Limitar a coordenação modular à resolução do projeto de produção das vedações em alvenaria e, sobretudo, da alvenaria estrutural, cria um sistema que tem como marca principal a permanência da compartimentação. É um método fundamentalmente oposto ao sistema de suportes, por exemplo, que usa coordenação modular para articular uma compartimentação flexível (HABRAKEN, 2000, p. 18).

É interessante, quanto a isso, resgatar uma crítica feita por Habraken sobre a industrialização da construção habitacional da década de 1960 na Holanda, que parece pertinente ao momento atual do Brasil. O autor relata que o programa do Governo para enfrentar o déficit habitacional foi, a princípio, bem-sucedido. Era uma solução razoável a um problema emergencial e teve êxito econômico porque foi bem organizado e aplicado em larga escala. Todavia, segundo ele, a produção massificada de arquitetura passou a ser usada de forma crescente e se converteu na norma para todas as situações. A uniformidade era defendida como um mal necessário para alcançar uma produção mais eficiente, mas, o que a princípio foi uma medida de emergência, havia se convertido em paradigma (HABRAKEN, 2000, p. 7-9).

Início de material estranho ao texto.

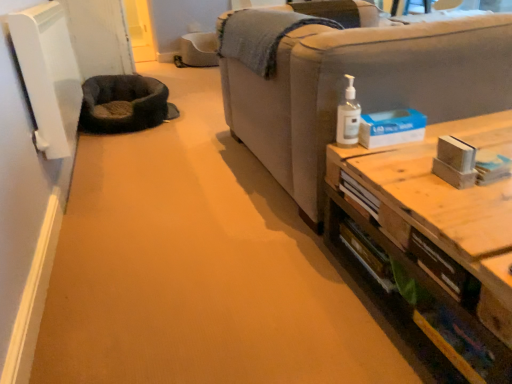
Question: From the image's perspective, is clear plastic pump bottle at upper right on top of dark gray plush cat bed at left?

Choices:
 (A) yes
 (B) no

Answer: (B)

Question: Can you confirm if clear plastic pump bottle at upper right is wider than dark gray plush cat bed at left?

Choices:
 (A) yes
 (B) no

Answer: (B)

Question: Is dark gray plush cat bed at left at the back of clear plastic pump bottle at upper right?

Choices:
 (A) yes
 (B) no

Answer: (B)

Question: Does clear plastic pump bottle at upper right have a lesser width compared to dark gray plush cat bed at left?

Choices:
 (A) no
 (B) yes

Answer: (B)

Question: Would you say clear plastic pump bottle at upper right contains dark gray plush cat bed at left?

Choices:
 (A) yes
 (B) no

Answer: (B)

Question: Is the depth of clear plastic pump bottle at upper right greater than that of dark gray plush cat bed at left?

Choices:
 (A) no
 (B) yes

Answer: (A)

Question: From the image's perspective, is light gray fabric couch at right above clear plastic pump bottle at upper right?

Choices:
 (A) yes
 (B) no

Answer: (A)

Question: Is light gray fabric couch at right facing away from clear plastic pump bottle at upper right?

Choices:
 (A) yes
 (B) no

Answer: (B)

Question: From a real-world perspective, is light gray fabric couch at right located higher than clear plastic pump bottle at upper right?

Choices:
 (A) yes
 (B) no

Answer: (B)

Question: Is there a large distance between light gray fabric couch at right and clear plastic pump bottle at upper right?

Choices:
 (A) no
 (B) yes

Answer: (A)

Question: Is clear plastic pump bottle at upper right a part of light gray fabric couch at right?

Choices:
 (A) no
 (B) yes

Answer: (B)

Question: From a real-world perspective, is light gray fabric couch at right under clear plastic pump bottle at upper right?

Choices:
 (A) no
 (B) yes

Answer: (B)

Question: Does dark gray plush cat bed at left appear on the left side of wooden table at right?

Choices:
 (A) yes
 (B) no

Answer: (A)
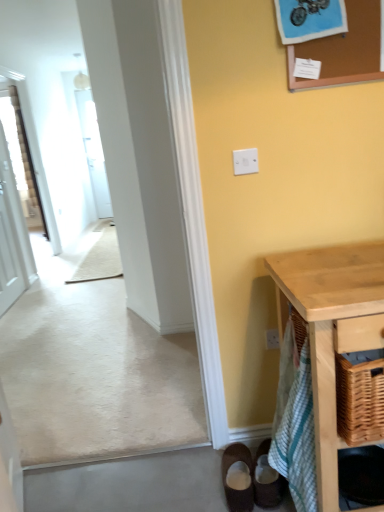
Question: Is light wood table at lower right wider than green striped cloth at lower right?

Choices:
 (A) yes
 (B) no

Answer: (A)

Question: Is green striped cloth at lower right at the back of light wood table at lower right?

Choices:
 (A) yes
 (B) no

Answer: (B)

Question: Does light wood table at lower right turn towards green striped cloth at lower right?

Choices:
 (A) yes
 (B) no

Answer: (B)

Question: Does light wood table at lower right have a smaller size compared to green striped cloth at lower right?

Choices:
 (A) no
 (B) yes

Answer: (A)

Question: Is light wood table at lower right taller than green striped cloth at lower right?

Choices:
 (A) yes
 (B) no

Answer: (A)

Question: Is light wood table at lower right beside green striped cloth at lower right?

Choices:
 (A) no
 (B) yes

Answer: (A)

Question: Is green striped cloth at lower right oriented towards white plastic light switch at center?

Choices:
 (A) yes
 (B) no

Answer: (B)

Question: Is green striped cloth at lower right further to the viewer compared to white plastic light switch at center?

Choices:
 (A) no
 (B) yes

Answer: (A)

Question: Is green striped cloth at lower right to the right of white plastic light switch at center from the viewer's perspective?

Choices:
 (A) yes
 (B) no

Answer: (A)

Question: Is green striped cloth at lower right facing away from white plastic light switch at center?

Choices:
 (A) no
 (B) yes

Answer: (A)

Question: From a real-world perspective, is green striped cloth at lower right on top of white plastic light switch at center?

Choices:
 (A) no
 (B) yes

Answer: (A)

Question: From the image's perspective, is green striped cloth at lower right under white plastic light switch at center?

Choices:
 (A) yes
 (B) no

Answer: (A)

Question: Is corkboard at upper right positioned in front of light wood table at lower right?

Choices:
 (A) yes
 (B) no

Answer: (B)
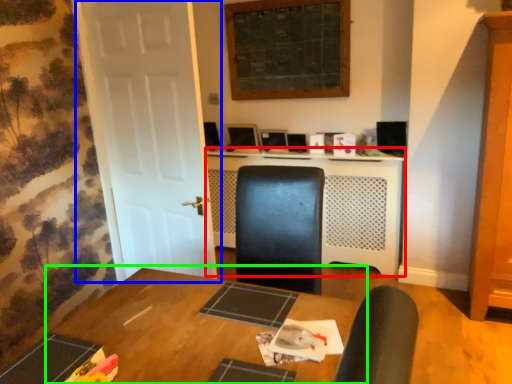
Question: Considering the real-world distances, which object is farthest from computer desk (highlighted by a red box)? door (highlighted by a blue box) or table (highlighted by a green box)?

Choices:
 (A) door
 (B) table

Answer: (B)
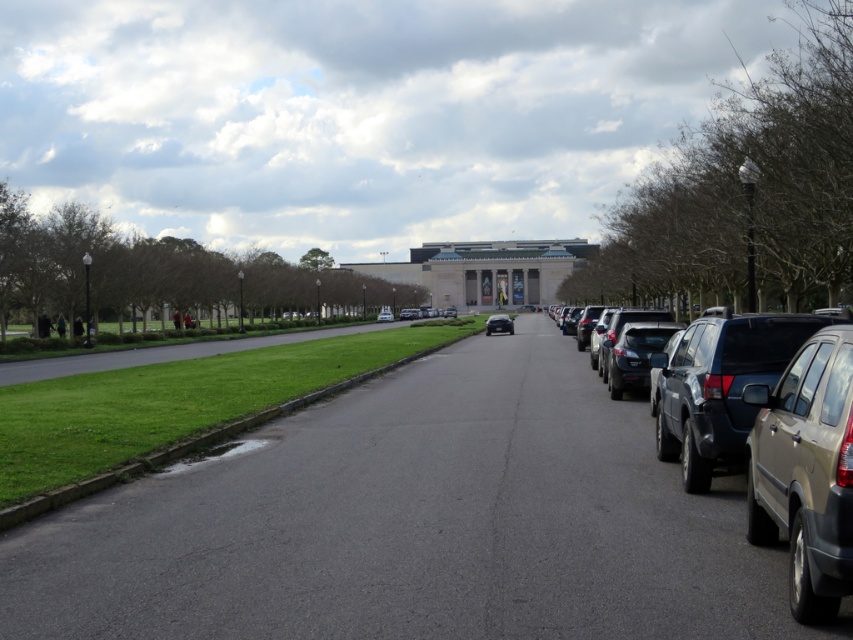
Question: Which point appears farthest from the camera in this image?

Choices:
 (A) (846, 353)
 (B) (381, 314)

Answer: (B)

Question: Among these points, which one is nearest to the camera?

Choices:
 (A) (381, 310)
 (B) (836, 477)

Answer: (B)

Question: Which point is closer to the camera?

Choices:
 (A) (808, 412)
 (B) (498, 321)
 (C) (390, 316)
 (D) (747, 513)

Answer: (A)

Question: Is matte black suv at right bigger than white glossy sedan at center?

Choices:
 (A) no
 (B) yes

Answer: (A)

Question: Is satin black car at center thinner than white glossy sedan at center?

Choices:
 (A) no
 (B) yes

Answer: (B)

Question: Does matte black suv at right come in front of satin black car at center?

Choices:
 (A) no
 (B) yes

Answer: (B)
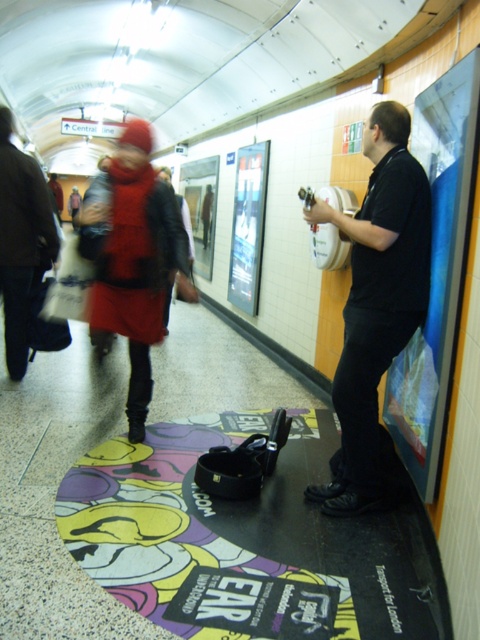
You are a delivery person who needs to place a rectangular package that is 1 meter tall. You see the matte plastic poster at right and the matte black coat at center. Which object can the package fit behind in terms of height?

The matte plastic poster at right is taller than the matte black coat at center, so the package can fit behind the matte plastic poster at right since it has sufficient height.

You are a delivery person carrying a package that is 3 feet long. You need to navigate through the subway station shown in the image. Can you fit through the space between the multicolored fabric mat at center and the velvet red coat at left without tilting the package?

The distance between the multicolored fabric mat at center and the velvet red coat at left is 3.56 feet. Since the package is 3 feet long, it can fit through the space as the available distance is greater than the package length.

Na verdade, sobre a situação brasileira, a crítica a ser feita não é acerca da aplicação da alvenaria como sistema estrutural ou de vedação. O julgamento reside sobre dois pontos principais: a) a prevalência de estudos que transformam a alvenaria racionalizada em paradigma de coordenação modular; b) a rigidez na compartimentação resultante, que agrava o problema principal que é a miniaturização dos espaços.